Chan Vivien, Gausper Adeesya, Chan-Tai-Kong Andrew, Liu Andy M, Etigunta Suhas, Scheer Justin K, Andras Lindsay M, Skaggs David L
Spine Center, Cedars-Sinai Medical Center, 444 S San Vicente Blvd, Ste 900, Los Angeles, CA, 90048, USA.
Division of Neurosurgery, University of Alberta Hospital, Edmonton, Alberta, Canada.
Spine Deform. 2025 May 13. doi: 10.1007/s43390-025-01106-y.
Surgical invasiveness indices have been used in adult spine surgery to characterize the invasiveness of complex procedures and for risk stratification. This has not been studied in the pediatric population. The purpose of this study was to develop and validate a surgical invasiveness index for pediatric spinal deformity surgery.
The National Surgical Quality Improvement Program (NSQIP) Pediatric database was queried between the years 2016-2022. Patients were included if they were <18 years of age, received posterior or anterior-posterior spinal fusion surgery, and had a diagnosis of spinal deformity. The study cohort was divided into a derivation cohort and a validation cohort. A multivariable linear regression analysis was performed to identify surgical components associated with operative time. Surgical components of interest included number of posterior fusion levels, number of anterior fusion levels, pelvic instrumentation, posterior column osteotomies, three-column osteotomies, and prior spinal deformity surgery. Statistically significant variables were used to establish a pediatric spinal deformity surgical invasiveness index. The score was assessed and validated using linear and logistic regression analysis and receiver operating characteristic curve analysis on operative time and allogeneic transfusion.
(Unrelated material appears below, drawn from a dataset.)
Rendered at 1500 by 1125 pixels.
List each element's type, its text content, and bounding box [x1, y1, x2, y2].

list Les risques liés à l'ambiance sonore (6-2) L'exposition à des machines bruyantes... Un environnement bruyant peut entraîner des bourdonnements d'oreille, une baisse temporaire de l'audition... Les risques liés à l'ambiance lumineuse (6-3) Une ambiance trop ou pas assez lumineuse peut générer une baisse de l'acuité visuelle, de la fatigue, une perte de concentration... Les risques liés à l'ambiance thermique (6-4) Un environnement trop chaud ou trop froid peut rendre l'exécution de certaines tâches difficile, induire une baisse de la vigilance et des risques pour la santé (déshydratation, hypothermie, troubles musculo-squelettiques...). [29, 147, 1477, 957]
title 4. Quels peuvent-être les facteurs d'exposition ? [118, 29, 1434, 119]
There were 37,658 patients included (Derivation cohort: 26,372; Validation cohort: 11,286). In the linear regression analysis, more posterior fusion levels (7-12 levels: 0.54, p<0.001;>12 levels: 1.40, p<0.001), anterior fusion 1-3 levels (2.42, p<0.001), anterior fusion ≥4 levels (2.93, p<0.001), pelvic instrumentation (0.79, p<0.001), and previous spinal deformity surgery (0.44, p<0.001) were associated with longer operative time. Each level of posterior column osteotomy (0.13, p<0.001) and three-column osteotomy (0.61, p<0.001) were associated with increased operative time. Points were assigned to each surgical component: 7-12 posterior fusion levels (4 pts), >12 posterior fusion levels (11 pts), anterior fusion 1-3 levels (19 pts), anterior fusion ≥4 levels (23 pts), pelvic instrumentation (6 pts), previous spinal deformity surgery (3 pts), posterior column osteotomy (1 pt per level), and three-column osteotomy (5 pts per level). In the derivation cohort, each point was associated with an increase in operative time by 0.13 hours (R=0.16, p<0.001). In the validation cohort, each point was associated with an increase in operative time by 0.12 hours (R=0.15, p<0.001). In the derivation cohort, the area under the curve (AUC) for operative time ≥8 hours and allogeneic transfusion were 0.74 and 0.71, respectively. In the validation cohort, the AUC for operative time ≥8 hours and allogeneic transfusion were 0.74 and 0.70, respectively.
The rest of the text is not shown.